ChrisAllenMing / Cross_Category_Video_Highlight

Implementation of Cross-category Video Highlight Detection via Set-based Learning (ICCV 2021).
66 stars 6 forks source link

About the number of videos in given ActivityNet_vids.txt file #4

Open vatica opened 2 years ago

vatica commented 2 years ago

Yours paper says there are 2520 videos for training and 1260 videos for test, while there are only 3317 videos in ActivityNet_vids.txt in total. What is the reason for this? If I train model with these, will it affect the results?

ChrisAllenMing commented 2 years ago

Hi, thanks for your interests in our work! The listed 3317 ActivityNet videos contain both training and valid videos, the split label (train or val) of each video is contained in the annotation file. Note that, since some videos contain the highlight moments of more than one video categories, we use such a video as a sample for all the categories whose highlights are contained in the video, and thus the number of train&val videos (2520+1260=3780) is larger than the crawled 3317 videos.

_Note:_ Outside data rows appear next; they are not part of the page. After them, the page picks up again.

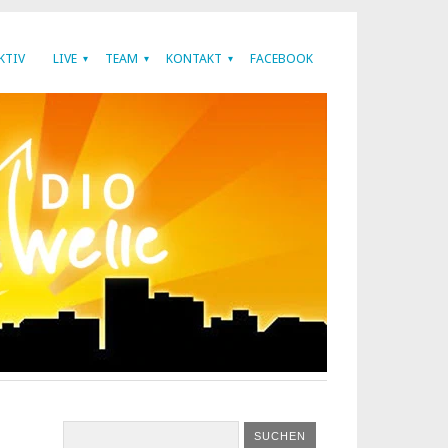
KTIV
LIVE
TEAM
KONTAKT
FACEBOOK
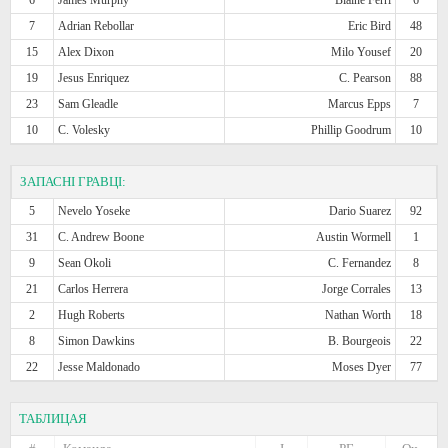
7
Adrian Rebollar
Eric Bird
48
15
Alex Dixon
Milo Yousef
20
19
Jesus Enriquez
C. Pearson
88
23
Sam Gleadle
Marcus Epps
7
10
C. Volesky
Phillip Goodrum
10
ЗАПАСНІ ГРАВЦІ:
5
Nevelo Yoseke
Dario Suarez
92
31
C. Andrew Boone
Austin Wormell
1
9
Sean Okoli
C. Fernandez
8
21
Carlos Herrera
Jorge Corrales
13
2
Hugh Roberts
Nathan Worth
18
8
Simon Dawkins
B. Bourgeois
22
22
Jesse Maldonado
Moses Dyer
77
ТАБЛИЦАЯ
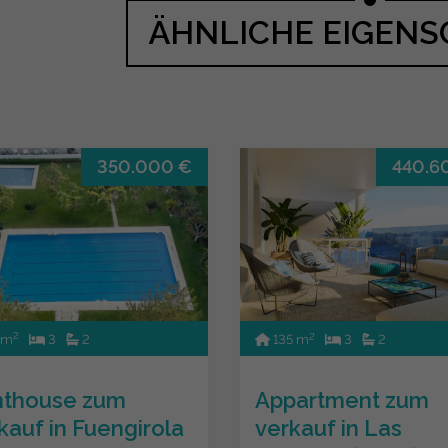
ÄHNLICHE EIGEN
350.000 €
440.6
2
2
 m
3
2
135 m
3
2
nthouse zum
Appartment zum
kauf in Fuengirola
verkauf in Las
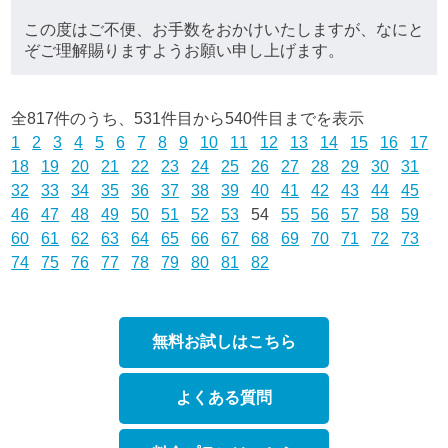
この度はご不便、お手数をおかけいたしますが、なにと
ぞご理解賜りますようお願い申し上げます。
全817件のうち、531件目から540件目までを表示
1
2
3
4
5
6
7
8
9
10
11
12
13
14
15
16
17
18
19
20
21
22
23
24
25
26
27
28
29
30
31
32
33
34
35
36
37
38
39
40
41
42
43
44
45
46
47
48
49
50
51
52
53
54
55
56
57
58
59
60
61
62
63
64
65
66
67
68
69
70
71
72
73
74
75
76
77
78
79
80
81
82
無料お試しはこちら
よくある質問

vatica commented 2 years ago

Thanks for your explanation, but I have encountered a new problem. That is I followed your instructions to train the SL model on Youtube Highlights dataset without any modification, but the mAP of each category is 5-10% lower than that reported in the paper, what could be the cause of this?

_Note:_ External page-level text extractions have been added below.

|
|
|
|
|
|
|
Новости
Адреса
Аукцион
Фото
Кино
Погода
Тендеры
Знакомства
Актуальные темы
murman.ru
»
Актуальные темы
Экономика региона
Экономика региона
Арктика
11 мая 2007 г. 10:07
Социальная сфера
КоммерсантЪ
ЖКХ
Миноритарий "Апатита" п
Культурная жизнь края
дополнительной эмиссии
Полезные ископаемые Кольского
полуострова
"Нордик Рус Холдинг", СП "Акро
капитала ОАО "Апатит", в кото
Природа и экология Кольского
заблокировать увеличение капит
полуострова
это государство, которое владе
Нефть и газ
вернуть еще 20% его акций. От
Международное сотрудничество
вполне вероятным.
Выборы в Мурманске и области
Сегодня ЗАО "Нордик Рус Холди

ChrisAllenMing commented 2 years ago

On the YouTube Highlights dataset, we commonly find a smaller number of epochs (e.g. adding --epochs 10 or 20 to the running command) favors model performance. You can also split a holdout validation set to perform early stopping. Also, do you add the argument --use_transformer to the running command? This argument has to be added to enable the Transformer module, which significantly enhances model performance.